◆ **Problem statement**
Go through the data below line by line and report how many lines contain "substitui", giving only that figure.

Stored data:

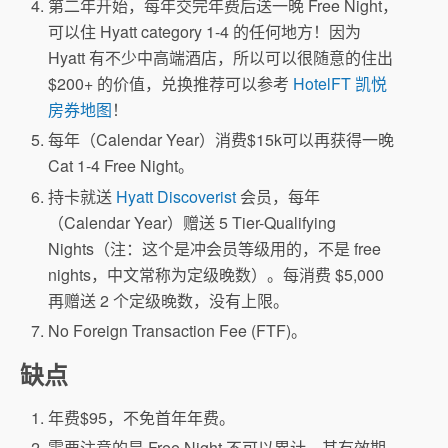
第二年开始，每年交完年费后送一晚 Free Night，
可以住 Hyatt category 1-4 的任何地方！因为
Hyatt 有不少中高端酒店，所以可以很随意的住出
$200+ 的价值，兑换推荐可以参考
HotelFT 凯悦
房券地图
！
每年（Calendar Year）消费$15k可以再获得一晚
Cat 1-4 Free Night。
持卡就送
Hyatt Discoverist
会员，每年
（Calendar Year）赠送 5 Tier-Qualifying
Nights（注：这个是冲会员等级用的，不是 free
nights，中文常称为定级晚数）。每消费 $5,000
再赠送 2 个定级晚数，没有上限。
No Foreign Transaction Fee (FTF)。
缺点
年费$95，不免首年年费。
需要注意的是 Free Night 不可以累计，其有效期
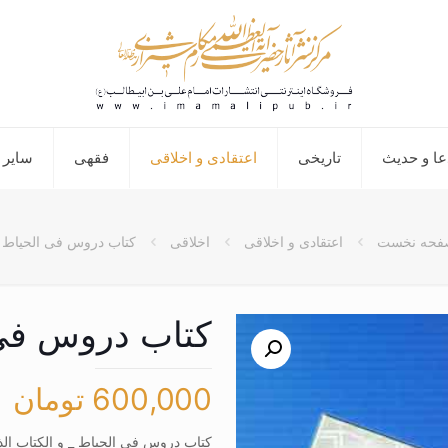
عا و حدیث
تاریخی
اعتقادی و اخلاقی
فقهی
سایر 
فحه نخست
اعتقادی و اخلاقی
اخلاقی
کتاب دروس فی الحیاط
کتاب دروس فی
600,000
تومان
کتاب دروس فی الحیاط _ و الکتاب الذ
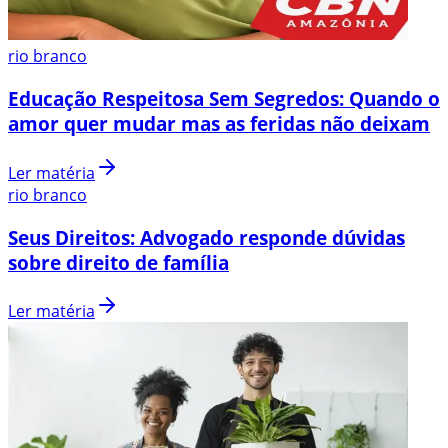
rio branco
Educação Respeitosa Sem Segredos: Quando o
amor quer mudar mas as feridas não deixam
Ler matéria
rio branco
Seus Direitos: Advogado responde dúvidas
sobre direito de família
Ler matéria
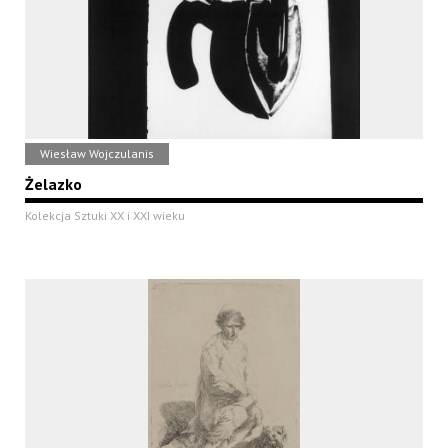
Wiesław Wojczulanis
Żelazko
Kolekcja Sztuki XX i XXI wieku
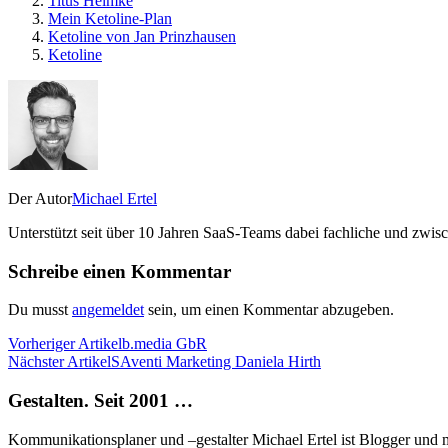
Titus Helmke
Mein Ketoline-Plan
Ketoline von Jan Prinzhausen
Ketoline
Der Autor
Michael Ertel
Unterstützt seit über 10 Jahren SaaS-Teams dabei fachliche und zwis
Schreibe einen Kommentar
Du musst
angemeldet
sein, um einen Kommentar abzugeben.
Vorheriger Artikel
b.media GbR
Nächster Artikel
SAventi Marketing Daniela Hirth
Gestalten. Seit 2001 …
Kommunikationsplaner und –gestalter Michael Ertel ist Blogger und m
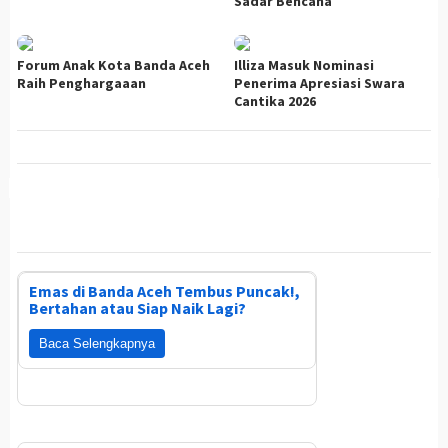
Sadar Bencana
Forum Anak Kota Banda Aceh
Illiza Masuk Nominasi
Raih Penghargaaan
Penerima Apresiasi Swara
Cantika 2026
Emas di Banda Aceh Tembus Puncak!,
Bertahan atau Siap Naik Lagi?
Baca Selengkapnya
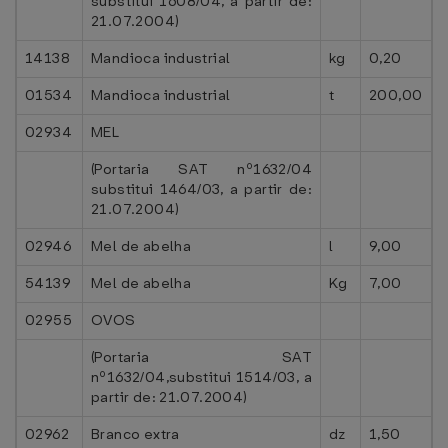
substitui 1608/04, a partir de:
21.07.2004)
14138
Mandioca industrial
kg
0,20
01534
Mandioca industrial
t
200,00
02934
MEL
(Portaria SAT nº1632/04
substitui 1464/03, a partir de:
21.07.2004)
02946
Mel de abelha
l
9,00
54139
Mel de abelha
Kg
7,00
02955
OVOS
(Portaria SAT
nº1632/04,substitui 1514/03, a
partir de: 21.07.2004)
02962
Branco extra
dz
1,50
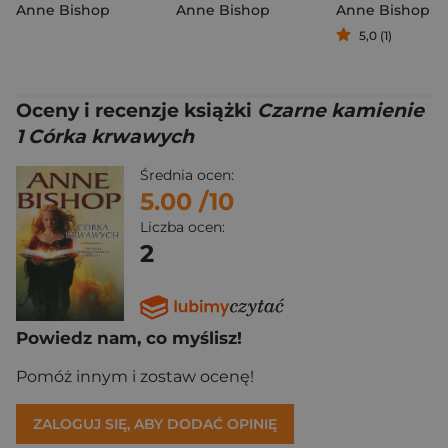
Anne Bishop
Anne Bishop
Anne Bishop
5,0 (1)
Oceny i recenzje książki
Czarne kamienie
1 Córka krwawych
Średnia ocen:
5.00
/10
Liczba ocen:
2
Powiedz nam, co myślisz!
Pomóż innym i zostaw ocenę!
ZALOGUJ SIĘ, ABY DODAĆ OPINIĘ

◆ **Answer to this problem**
3